Erleichterung im Handel
Ein Aufatmen in deutschen Chefetagen: Die von US-Präsident Donald Trump angedrohten Zölle im Zusammenhang mit dem Grönland-Konflikt sind vom Tisch. Diese Nachricht wurde von der deutschen Exportwirtschaft mit großer Erleichterung aufgenommen.

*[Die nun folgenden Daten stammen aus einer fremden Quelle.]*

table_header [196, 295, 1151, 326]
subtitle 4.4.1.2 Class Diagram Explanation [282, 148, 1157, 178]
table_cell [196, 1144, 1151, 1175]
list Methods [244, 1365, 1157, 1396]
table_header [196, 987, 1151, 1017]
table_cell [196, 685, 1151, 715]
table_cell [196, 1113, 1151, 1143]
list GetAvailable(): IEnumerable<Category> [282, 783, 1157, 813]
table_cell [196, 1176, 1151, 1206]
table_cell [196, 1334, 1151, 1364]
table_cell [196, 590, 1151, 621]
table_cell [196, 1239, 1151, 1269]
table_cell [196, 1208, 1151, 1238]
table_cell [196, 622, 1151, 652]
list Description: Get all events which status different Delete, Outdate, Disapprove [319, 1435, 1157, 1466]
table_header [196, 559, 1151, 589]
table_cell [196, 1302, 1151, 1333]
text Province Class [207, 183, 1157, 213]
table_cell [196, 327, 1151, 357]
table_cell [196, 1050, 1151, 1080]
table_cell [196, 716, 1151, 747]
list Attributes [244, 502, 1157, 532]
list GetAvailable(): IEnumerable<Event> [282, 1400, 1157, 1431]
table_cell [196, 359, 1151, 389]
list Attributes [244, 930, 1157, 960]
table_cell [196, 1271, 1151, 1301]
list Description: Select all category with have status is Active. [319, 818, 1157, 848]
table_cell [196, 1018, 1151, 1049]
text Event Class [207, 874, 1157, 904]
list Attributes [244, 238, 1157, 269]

„Bei einem Zollkrieg gibt es nur Verlierer“, zitiert die „Rheinische Post“ den Präsidenten des Bundesverbands Großhandel, Außenhandel, Dienstleistungen (BGA), Dirk Jandura. Er betonte, dass auch aus amerikanischer Sicht der Verzicht auf solche Maßnahmen der einzig richtige Weg sei.
Zölle schaden allen
Janduras Analyse ist klar: Zölle führen unweigerlich zu höheren Preisen für Produkte. Dies schade sowohl Unternehmen als auch den Verbrauchern, und letztlich schwäche es die eigene US-Wirtschaft.
Besonders schmerzhaft: „Zölle werden durch die Inflation letztendlich vom amerikanischen Volk bezahlt“, so Jandura. Die Erkenntnis, dass solche Maßnahmen eher zu Lasten der heimischen Bevölkerung gehen, scheint sich langsam durchzusetzen.

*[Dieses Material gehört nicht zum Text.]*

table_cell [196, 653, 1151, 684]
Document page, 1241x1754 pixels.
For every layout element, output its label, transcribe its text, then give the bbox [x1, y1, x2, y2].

Verlässlichkeit bleibt ein Fremdwort
Doch die Erleichterung ist getrübt. Jandura mahnt zur Vorsicht: „Aber was Trump heute sagt, kann morgen schon wieder anders sein – das wissen wir alle.“ Die Erfahrung der letzten Jahre hat gezeigt, wie schnell sich die Positionen des US-Präsidenten ändern können.

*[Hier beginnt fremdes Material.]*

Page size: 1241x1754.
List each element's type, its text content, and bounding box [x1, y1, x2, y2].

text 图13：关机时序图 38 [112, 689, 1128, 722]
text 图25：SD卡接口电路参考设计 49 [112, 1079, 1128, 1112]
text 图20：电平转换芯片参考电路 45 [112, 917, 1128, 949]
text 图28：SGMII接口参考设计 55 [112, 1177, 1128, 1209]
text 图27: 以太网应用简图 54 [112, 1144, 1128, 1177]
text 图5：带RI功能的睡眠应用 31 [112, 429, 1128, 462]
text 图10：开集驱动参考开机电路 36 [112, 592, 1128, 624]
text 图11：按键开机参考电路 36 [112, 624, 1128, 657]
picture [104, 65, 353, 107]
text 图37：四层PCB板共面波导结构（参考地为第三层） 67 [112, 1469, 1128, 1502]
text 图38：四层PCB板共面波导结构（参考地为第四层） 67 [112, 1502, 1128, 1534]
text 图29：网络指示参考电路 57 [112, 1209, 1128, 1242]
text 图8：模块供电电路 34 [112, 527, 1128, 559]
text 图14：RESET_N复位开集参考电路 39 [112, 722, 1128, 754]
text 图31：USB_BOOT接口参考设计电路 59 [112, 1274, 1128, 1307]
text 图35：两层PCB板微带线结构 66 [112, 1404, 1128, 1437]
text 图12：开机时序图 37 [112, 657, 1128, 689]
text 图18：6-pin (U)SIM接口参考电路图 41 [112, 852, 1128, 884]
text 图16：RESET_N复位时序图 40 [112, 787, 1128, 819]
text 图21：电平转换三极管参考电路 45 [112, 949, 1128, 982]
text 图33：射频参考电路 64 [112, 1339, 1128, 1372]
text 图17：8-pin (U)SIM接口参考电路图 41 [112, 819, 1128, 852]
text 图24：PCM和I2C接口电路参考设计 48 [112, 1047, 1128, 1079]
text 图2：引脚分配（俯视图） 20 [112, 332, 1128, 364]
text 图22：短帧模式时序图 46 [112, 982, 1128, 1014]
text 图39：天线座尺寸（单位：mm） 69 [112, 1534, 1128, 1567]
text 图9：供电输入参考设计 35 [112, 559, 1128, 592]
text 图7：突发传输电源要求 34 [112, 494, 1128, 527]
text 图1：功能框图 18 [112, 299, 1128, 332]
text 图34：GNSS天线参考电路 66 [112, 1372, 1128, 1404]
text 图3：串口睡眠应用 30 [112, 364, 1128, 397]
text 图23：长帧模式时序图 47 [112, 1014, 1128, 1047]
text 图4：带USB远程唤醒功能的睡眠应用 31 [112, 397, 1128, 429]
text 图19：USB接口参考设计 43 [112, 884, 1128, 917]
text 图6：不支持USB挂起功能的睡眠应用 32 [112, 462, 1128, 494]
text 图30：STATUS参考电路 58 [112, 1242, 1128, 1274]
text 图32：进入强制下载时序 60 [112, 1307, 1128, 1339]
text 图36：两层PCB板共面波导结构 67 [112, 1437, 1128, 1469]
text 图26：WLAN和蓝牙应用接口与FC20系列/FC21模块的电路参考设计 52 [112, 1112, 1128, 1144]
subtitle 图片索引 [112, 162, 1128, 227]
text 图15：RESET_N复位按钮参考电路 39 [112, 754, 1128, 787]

Die Folge: „Die Verlässlichkeit in den Handelsbeziehungen kehrt nicht wieder zurück“, warnt der BGA-Chef. Diese mangelnde Planbarkeit stellt für globale Unternehmen eine immense Herausforderung dar und erschwert langfristige Investitionsentscheidungen.
Der Handelskonflikt um Grönland war ein weiteres deutliches Signal für die volatile Natur der aktuellen Weltwirtschaftspolitik.